# START OF EXCERPT TO READ

Artist Sarah Carpenter was selected to produce the print for this special commission. Having developed her artwork over a number of weeks, Sarah’s final piece will be unveiled at Morgan Stanley’s offices in May 2017. We caught up with Sarah to find out more about the project.

To start, please can you tell us about your background as an artist and explain your way of working

Background as an artist:

My background in dance choreography and theatre directing naturally led to me taking up photography.

Living in Leytonstone was key to my journey as an artist. I was made to feel at home by the artistic community who encouraged me to produce artwork, and my first photographic exhibition was in the Leytonstone Arts Trail. I soon became further involved in this and it lead to me volunteering at a local gallery called The Stone Space. Before long I was curating shows and eventually became a member of the steering group. It was at this time I started studying Fine Art Photography at Kensington and Chelsea. Although I moved away from Leytonstone a while ago, my East End connections are strong, I still have many friends there and exhibit in the area frequently.

Upon moving into Kent, I decided to stop working in clerical roles, which I wasn’t very good at, and began looking at more creative pursuits that I might be better at. I decided to go back to university and took a postgraduate course in Design for Visual Communication at the London College of Communication (part of the University of the Arts London). I was immediately drawn to the wonderful printmaking facilities there and this immediately fed into my artistic practice.

Way of working:

The element of play is extremely important to my learning and development therefore my process is very much about experimentation. I break down intricate and complex working methodologies to their simplest forms and explore how existing tools can be used in different ways. I then begin to make connections, looking at how the components can be used together in numerous ways. Through this experimentation with different combinations, I gradually begin to rebuild processes until I find a way of working that satisfies me.

I distort viewpoints by taking one thing, reimagining, exploring all of the possibilities it holds and making something new with it. I use images from different contexts and repurpose them in the form of collage, add layers of my own work to existing material and create my own images using photography and printmaking which I proceed to take apart and reassemble. Breaking things down, looking at things from a different perspective and in a different context helps me find something new that I can relate to and begin to understand.

My artwork is about twisting concepts and challenging perceptions of how we view the world. It is about dealing with very difficult emotions and ugly topics by endeavoring to unveil or create something very beautiful in the hope that this might open up dialogue about current affairs and challenging subjects. Indeed, it is a questioning of what constitutes beauty? Does my process of distortion make the subject matter more or less approachable and easier to digest and understand?


Sarah applies inks during development work at Putney School of Art and Design

What attracted you to the commission?

# END OF EXCERPT TO READ

▶ [WRITTEN PROBLEM 1]:
Please echo the interview with Sarah Carpenter, everything from "My artwork is" down to "to the commission?".
▶ [WRITTEN PROBLEM 2]:
Using the interview with Sarah Carpenter, state why the artist's process centers on experimentation.

# START OF DATA PROVIDED

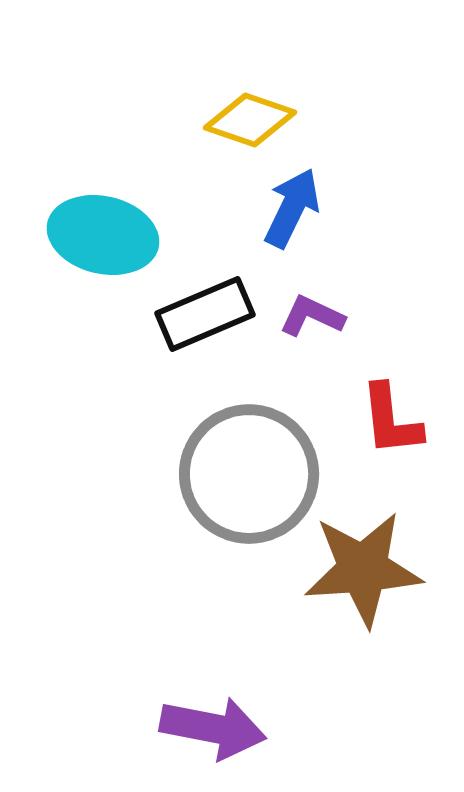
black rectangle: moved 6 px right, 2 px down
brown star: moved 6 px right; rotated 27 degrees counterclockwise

# END OF DATA PROVIDED

▶ [TASK ANSWER 1]:
My artwork is about twisting concepts and challenging perceptions of how we view the world. It is about dealing with very difficult emotions and ugly topics by endeavoring to unveil or create something very beautiful in the hope that this might open up dialogue about current affairs and challenging subjects. Indeed, it is a questioning of what constitutes beauty? Does my process of distortion make the subject matter more or less approachable and easier to digest and understand?


Sarah applies inks during development work at Putney School of Art and Design

What attracted you to the commission?

▶ [TASK ANSWER 2]:
The artist's process centers on experimentation because play is extremely important to the artist's learning and development.